Server Configuration

The Slurm job is configured in hpc_utils/start_server.sh:

Variable

Default

Description

PORT

7860

Port the Panel server listens on.

CREDENTIALS

credentials.json

Path to the credentials JSON file.

APP_PATH

visualize_accelerometry/app.py

Path to the Panel application.

STATUS_FILE

hpc_utils/server_info.txt

Where connection details are written.

Slurm resource directives (editable in the script):

  • Time limit--time=36:00:00 (36 hours)

  • Memory--mem-per-cpu=1500 (1500 MB per CPU)

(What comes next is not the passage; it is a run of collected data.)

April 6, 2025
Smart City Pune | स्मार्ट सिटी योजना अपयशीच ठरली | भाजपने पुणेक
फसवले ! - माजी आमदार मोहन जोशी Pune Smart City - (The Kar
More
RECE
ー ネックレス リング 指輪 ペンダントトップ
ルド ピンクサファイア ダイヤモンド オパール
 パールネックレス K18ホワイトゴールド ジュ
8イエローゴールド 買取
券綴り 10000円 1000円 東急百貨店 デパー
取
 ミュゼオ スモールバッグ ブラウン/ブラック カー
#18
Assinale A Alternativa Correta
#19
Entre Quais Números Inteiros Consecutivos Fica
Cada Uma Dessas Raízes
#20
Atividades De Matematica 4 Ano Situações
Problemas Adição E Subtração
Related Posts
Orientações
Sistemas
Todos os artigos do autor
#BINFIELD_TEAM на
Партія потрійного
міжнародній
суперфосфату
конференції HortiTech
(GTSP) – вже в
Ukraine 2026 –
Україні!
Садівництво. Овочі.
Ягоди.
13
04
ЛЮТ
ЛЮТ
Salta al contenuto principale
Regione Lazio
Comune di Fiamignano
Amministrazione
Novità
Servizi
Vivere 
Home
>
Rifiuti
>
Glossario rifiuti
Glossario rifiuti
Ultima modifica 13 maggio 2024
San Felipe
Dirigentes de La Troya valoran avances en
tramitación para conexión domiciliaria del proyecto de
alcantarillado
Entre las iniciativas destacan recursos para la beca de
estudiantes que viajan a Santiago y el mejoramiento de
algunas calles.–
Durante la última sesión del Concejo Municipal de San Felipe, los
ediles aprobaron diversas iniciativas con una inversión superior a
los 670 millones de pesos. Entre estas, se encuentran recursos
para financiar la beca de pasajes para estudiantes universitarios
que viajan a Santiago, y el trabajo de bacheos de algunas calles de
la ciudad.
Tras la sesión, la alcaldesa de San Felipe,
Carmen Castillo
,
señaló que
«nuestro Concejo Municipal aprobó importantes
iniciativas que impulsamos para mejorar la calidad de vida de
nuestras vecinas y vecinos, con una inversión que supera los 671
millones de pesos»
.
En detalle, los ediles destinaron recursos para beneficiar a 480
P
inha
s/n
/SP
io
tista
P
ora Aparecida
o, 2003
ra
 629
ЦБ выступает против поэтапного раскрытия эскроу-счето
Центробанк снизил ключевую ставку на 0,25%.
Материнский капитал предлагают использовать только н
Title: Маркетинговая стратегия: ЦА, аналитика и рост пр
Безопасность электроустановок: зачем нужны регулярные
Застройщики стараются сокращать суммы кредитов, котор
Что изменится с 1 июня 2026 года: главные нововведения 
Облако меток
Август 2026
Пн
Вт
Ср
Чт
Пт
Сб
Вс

  • CPUs--ntasks-per-node=16

  • Partition — not set by default (uses cluster default)

Stopping the Server

bash hpc_utils/stop_server.sh

Reads hpc_utils/server_info.txt, cancels the Slurm job with scancel, and removes the status file.

Troubleshooting

Problem

Solution

Job times out waiting to start

The cluster may be busy. Check queue status or adjust the partition in start_server.sh.

Local port already in use

The script auto-increments. To force a specific port: LOCAL_PORT=8080 bash hpc_utils/connect.sh

SSH tunnel did not come up

Verify you can SSH to the login node manually. The script prints the manual ssh -N -L ... command to try.

Connection refused in browser

The tunnel may have dropped. Re-run connect.sh. Confirm the Slurm job is still running.

Blank page after login

Server may be starting up — wait 10–15 seconds. Check hpc_utils/logs/panel-server-<job_id>.log.